Elaine Gross

Long Island is renowned for being the nation’s first suburb—birthed with its tens of thousands of affordable new homes, federally financed to bring them within reach of GIs returning from World War II. But this wealth-building machine was explicitly for white people only. GIs who were black were summarily blocked from living in these new homes, just because they were black.

The racism was structural—brought about by both government and business—and it was interpersonal, with individuals actively carrying out the policies and discriminating to ensure that blacks didn’t slip in. This is Long Island’s legacy. Structural racism continues, and today other non-white groups are sometimes victimized as well.

Our housing is still segregated. Measuring residential segregation, Long Island is among the 10 most racially segregated metropolitan regions in the United States. White-to-black segregation levels remain severe. Segregation levels between whites and Hispanics, and whites and Asians, while not yet severe, are rising. Housing discrimination is still occurring. Local housing discrimination lawsuits are resulting in successful settlements.

Segregation levels in public schools are heading in the wrong direction. Between 2004 and 2016 the number of intensely segregated school districts (90-100% non-white) more than doubled, and students attending these segregated schools more than tripled.

Interestingly, the Long Island Index’s latest survey of Long Islanders shows significant differences by race concerning public education—with 60% of blacks saying that more should be done to integrate schools, compared to 49% of Hispanics and only 28% of whites.

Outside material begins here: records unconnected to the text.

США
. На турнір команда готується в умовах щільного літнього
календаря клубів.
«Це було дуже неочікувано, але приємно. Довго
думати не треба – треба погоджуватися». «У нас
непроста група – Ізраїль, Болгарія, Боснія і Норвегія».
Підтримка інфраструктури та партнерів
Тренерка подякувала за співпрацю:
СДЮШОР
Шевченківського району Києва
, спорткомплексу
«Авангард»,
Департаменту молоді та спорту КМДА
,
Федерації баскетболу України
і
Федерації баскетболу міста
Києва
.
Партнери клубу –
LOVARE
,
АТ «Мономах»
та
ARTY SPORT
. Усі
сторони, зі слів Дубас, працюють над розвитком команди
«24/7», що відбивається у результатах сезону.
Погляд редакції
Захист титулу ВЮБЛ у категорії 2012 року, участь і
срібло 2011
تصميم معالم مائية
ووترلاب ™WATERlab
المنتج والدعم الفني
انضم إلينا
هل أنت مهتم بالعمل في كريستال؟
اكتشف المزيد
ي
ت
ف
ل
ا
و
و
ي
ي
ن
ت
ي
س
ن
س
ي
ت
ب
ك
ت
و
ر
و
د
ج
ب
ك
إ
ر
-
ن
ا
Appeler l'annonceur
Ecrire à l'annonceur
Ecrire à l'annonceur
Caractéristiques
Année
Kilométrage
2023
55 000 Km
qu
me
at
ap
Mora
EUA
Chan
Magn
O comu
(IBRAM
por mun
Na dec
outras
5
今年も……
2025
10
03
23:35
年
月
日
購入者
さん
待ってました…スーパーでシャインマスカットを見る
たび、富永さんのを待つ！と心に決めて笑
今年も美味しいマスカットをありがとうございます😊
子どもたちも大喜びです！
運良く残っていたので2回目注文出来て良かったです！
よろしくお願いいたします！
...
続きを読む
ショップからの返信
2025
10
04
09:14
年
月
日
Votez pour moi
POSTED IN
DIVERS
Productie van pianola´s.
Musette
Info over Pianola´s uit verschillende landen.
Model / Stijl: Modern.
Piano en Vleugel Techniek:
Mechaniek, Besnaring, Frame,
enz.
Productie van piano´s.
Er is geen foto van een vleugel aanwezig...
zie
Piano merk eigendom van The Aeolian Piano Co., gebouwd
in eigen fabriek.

Whites are also dramatically more satisfied with the quality of public education than are blacks and Hispanics.

The ongoing segregation and discrimination create indefensible disadvantages for certain Long Islanders and also deprive Long Island of talent and skills that the region needs to compete successfully in a 21st-Century economy. They are a self-inflicted drag on Long Island’s economic prosperity.

How can the current trajectory be reversed? A sizeable proportion of the current silent bystanders on Long Island will need to become champions for change in their own communities and with local and state governments. They will need to support laws, policies, and practices that dismantle segregation.

Structural problems require structural solutions. Yet too often the instinct is to leave structural racism in place and then wonder why e orts around the edges don’t make a lasting difference.

Regional cohesion and empathy across racial groups is far less likely, because people from different racial groups do not know each other, do not live together or go to school together, and as a result inhabit very different realities. Solving structural racism will require a shared understanding of history, objective facts about current challenges and how to address them, and familiarity with and empathy for people who are not like oneself.

The familiarity and empathy gaps on Long Island will not lessen if segregation remains so widespread and unchallenged. Central to the prosperity and sustainability of Long Island is the extent to which Long Islanders tackle segregation head-on.